Professor Steve Hays prepares to open lumber business this summer

After watching his father deteriorate in front of a TV for the last years of his life, Steve Hays swore he would find purpose when entering retirement by starting a lumber business on his land.

Hays, a classics and world religions associate professor at Ohio University, has dreamt of producing lumber since he moved to a farm in 1994, but now with money for machinery and a skilled business partner, his dream will become a reality this summer.

He is beginning the business while in early retirement, in which he plans to retire before 70 and teach one semester a year for three years.

Hays and his wife moved into a Civil War-era home with 88 acres outside of Amesville. More than half of that land is covered in trees. Each year, many trees die, which leads Hays to cut them down and split it into usable timber and firewood. That quickly turned into a community effort.

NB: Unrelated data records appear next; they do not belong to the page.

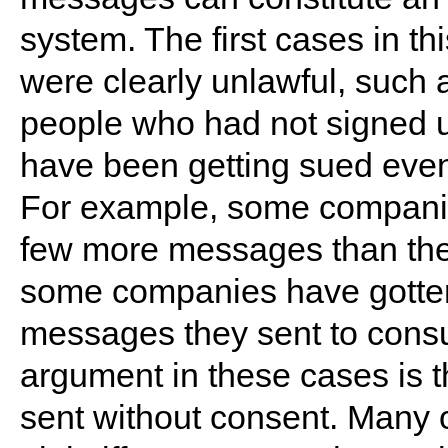
system. The first cases in th
were clearly unlawful, such
people who had not signed 
have been getting sued eve
For example, some companie
few more messages than they
some companies have gotten
messages they sent to cons
argument in these cases is 
sent without consent. Many 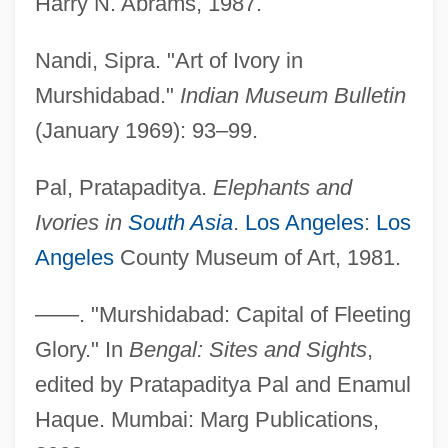
Harry N. Abrams, 1987.
Nandi, Sipra. "Art of Ivory in
Murshidabad."
Indian Museum Bulletin
(January 1969): 93–99.
Pal, Pratapaditya.
Elephants and
Ivories in
South Asia
.
Los Angeles
:
Los
Angeles
County Museum of Art, 1981.
——. "Murshidabad: Capital of Fleeting
Glory." In
Bengal: Sites and Sights
,
edited by Pratapaditya Pal and Enamul
Ivorian
Haque. Mumbai: Marg Publications,
Ivor Armstrong Richards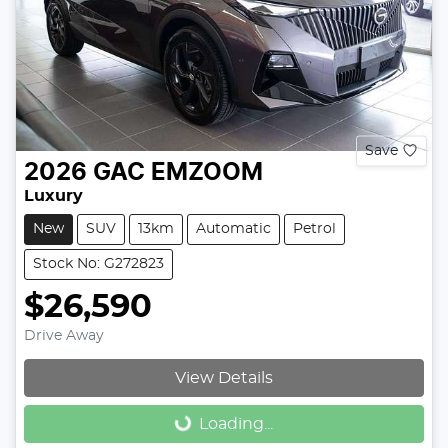
Save
2026
GAC
EMZOOM
Luxury
New
SUV
13km
Automatic
Petrol
Stock No: G272823
$26,590
Drive Away
View Details
Loading...
Loading...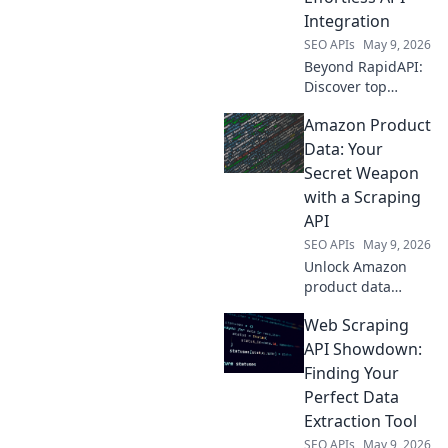
projects.
Integration
SEO APIs
May 9, 2026
Beyond RapidAPI:
Discover top
platforms for
Amazon Product
effortless API
integration.
Data: Your
Simplify your
Secret Weapon
workflow, explore
with a Scraping
new tools, and
API
master API
SEO APIs
May 9, 2026
management.
Unlock Amazon
product data
power! Learn to
Web Scraping
use a scraping API
as your secret
API Showdown:
weapon for
Finding Your
competitive
Perfect Data
advantage.
Extraction Tool
SEO APIs
May 9, 2026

“For several years we had what we called firewood parties,” Hays said. “Any friend I could find who had a hydraulic wood splitter and everybody who had a pickup truck would bring their pickup truck, and people who needed wood and people who didn’t need wood would come to work.”

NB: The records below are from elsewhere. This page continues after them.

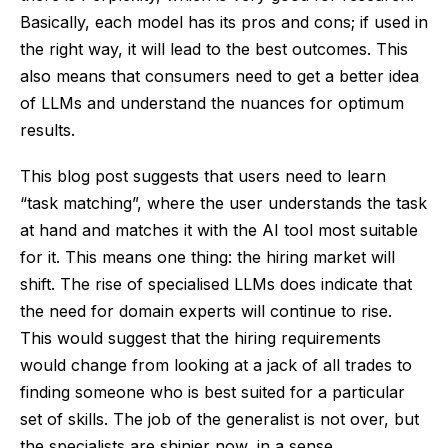
Basically, each model has its pros and cons; if used in
the right way, it will lead to the best outcomes. This
also means that consumers need to get a better idea
of LLMs and understand the nuances for optimum
results.
This blog post suggests that users need to learn
“task matching”, where the user understands the task
at hand and matches it with the AI tool most suitable
for it. This means one thing: the hiring market will
shift. The rise of specialised LLMs does indicate that
the need for domain experts will continue to rise.
This would suggest that the hiring requirements
would change from looking at a jack of all trades to
finding someone who is best suited for a particular
set of skills. The job of the generalist is not over, but
the specialists are shinier now, in a sense.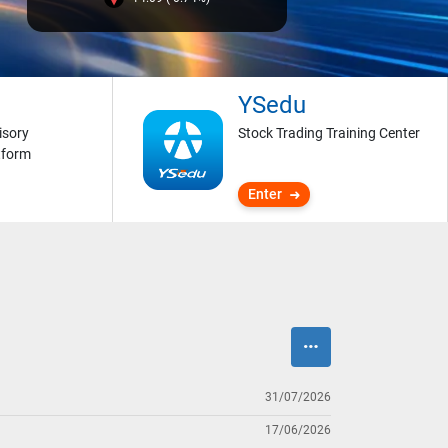
YSedu
isory
Stock Trading Training Center
tform
Enter
31/07/2026
17/06/2026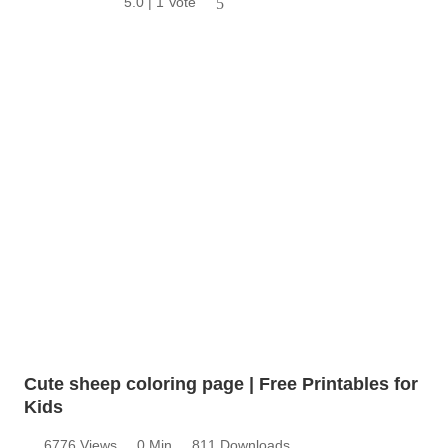
5.0 | 1 Vote
5
Cute sheep coloring page | Free Printables for
Kids
6776 Views
0 Min
811 Downloads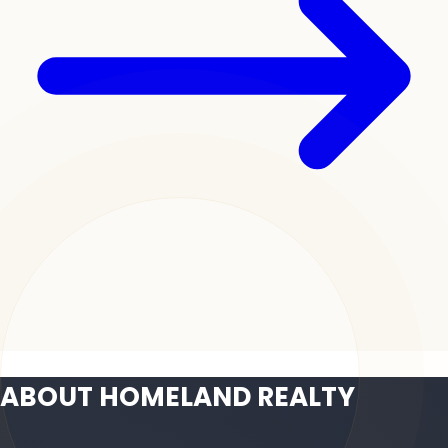
ABOUT HOMELAND REALTY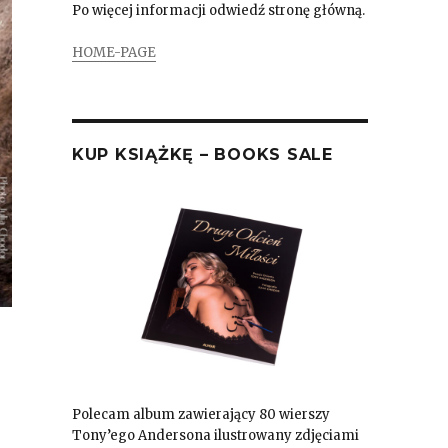
Po więcej informacji odwiedź stronę główną.
HOME-PAGE
KUP KSIĄŻKĘ – BOOKS SALE
Polecam album zawierający 80 wierszy
Tony’ego Andersona ilustrowany zdjęciami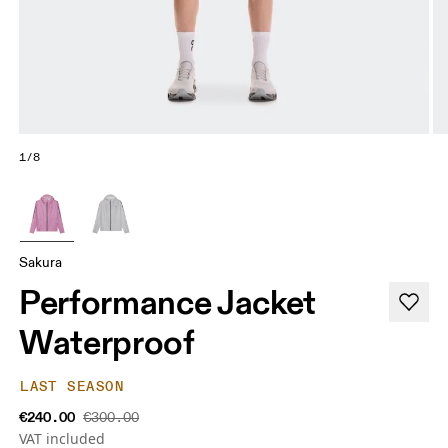
1/8
Sakura
Performance Jacket
Waterproof
LAST SEASON
€240.00
€300.00
VAT included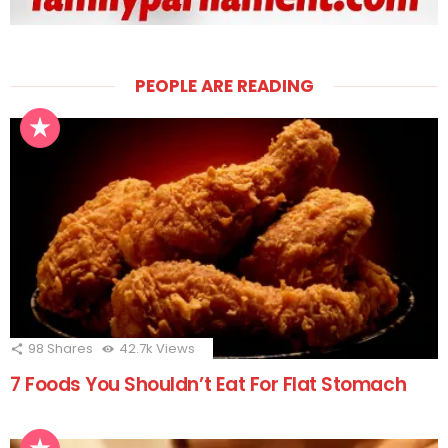
PEOPLE ARE READING
98
Shares
42.7k
Views
7 Foods You Shouldn’t Eat For Flat Stomach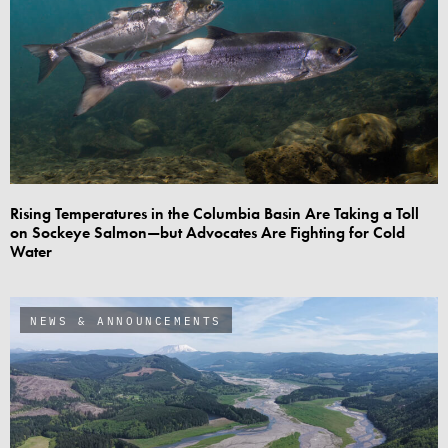
Rising Temperatures in the Columbia Basin Are Taking a Toll
on Sockeye Salmon—but Advocates Are Fighting for Cold
Water
NEWS & ANNOUNCEMENTS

One year, the effort sent out 30 truckloads of firewood for people who could not afford it. Hays saw that high quality wood is abundant in Athens County and did not want the resource to go to waste.

“We did some good that way, but I kept thinking, ‘Some of these are really wonderful trees, great big white oaks, red oaks and ash trees,’ ” Hays said.

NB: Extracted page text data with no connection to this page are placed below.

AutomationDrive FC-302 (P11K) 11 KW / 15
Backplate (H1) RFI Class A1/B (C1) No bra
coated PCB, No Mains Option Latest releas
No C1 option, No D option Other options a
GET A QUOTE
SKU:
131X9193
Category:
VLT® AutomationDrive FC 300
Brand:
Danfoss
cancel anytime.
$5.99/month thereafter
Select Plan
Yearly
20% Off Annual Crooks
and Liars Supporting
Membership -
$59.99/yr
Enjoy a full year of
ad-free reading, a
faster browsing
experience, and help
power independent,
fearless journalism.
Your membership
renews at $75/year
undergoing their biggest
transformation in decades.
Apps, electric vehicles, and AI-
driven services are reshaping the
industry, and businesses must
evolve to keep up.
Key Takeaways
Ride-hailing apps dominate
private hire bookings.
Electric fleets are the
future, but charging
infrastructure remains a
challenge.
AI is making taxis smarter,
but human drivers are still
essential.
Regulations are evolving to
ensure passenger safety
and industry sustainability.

Though Hays cut back on time in the classroom, colleagues are still happy to have Hays' teaching for a little while longer. 

“We are all glad he’s only on early retirement,” William Owens, associate professor and chair of classics and world religions, said. “He is one of the best professors at Ohio University because of his commitment and (charisma). Today’s undergraduates should take the opportunity to take a course from him before he fully retires.”

Hays said early retirement allows him time to begin the process of constructing a company to repurpose dead trees into lumber for the region.

“I ran into a friend who was planning to buy a saw mill, and we got to talking (about making it) a unified business,” Hays said.

Recently, Hays bought a kiln, which is a critical step in the curing process for turning timber into marketable lumber. The kiln, along with another air-drying mechanism, allows for the wood to maintain its quality in all different kinds of environments. Wood morphs in homes that are air-conditioned or have heating and cooling systems because it alters the moisture content of air.

Heath Hutchinson, a professor of natural resources at Hocking College, has been in the timber business for a long time. Hays and Hutchinson are collaborating on purchasing and building the infrastructure necessary to create a business. Their vision is to only produce malleable lumber, but also help families in the region who own land.

“There are trees everywhere, that’s the wealth we have around here. A lot of that wealth, that property, is controlled by people who otherwise have very little wealth,” Hays said.

What has tended to happen in the past is that a family would harvest the trees when necessary to pay for a large expense, leaving land mutilated and barren by the use of industrial sized equipment, Hays said. However, he sees a solution to the problem.

“We would work as consultants with (families) and cut down the dead and dying trees, get a logging truck and drag them out (with equipment) that would have little impact on the land,” Hays said.

After low impact harvesting, the lumber can be driven down to the mill where the lumber can be dried and turned into materials for all kinds of products. Hays anticipates on working each case out separately, either by compensation through shares or cash.

“The point is, we should provide a place for them to do something useful with those trees that would otherwise just be lost,” Hays said.

He sees the workshop being functional by June, as he and Hutchinson are now erecting the necessary structures for wood drying and lumber production. The team plans to mainly produce flooring and simple wood cuts.

He said he thinks Athens should make use of the resources in the area instead of buying hardwood from big box stores.

“(People then) build up a conscious economy where people are thinking about their trees as resources and wealth,” Hays said.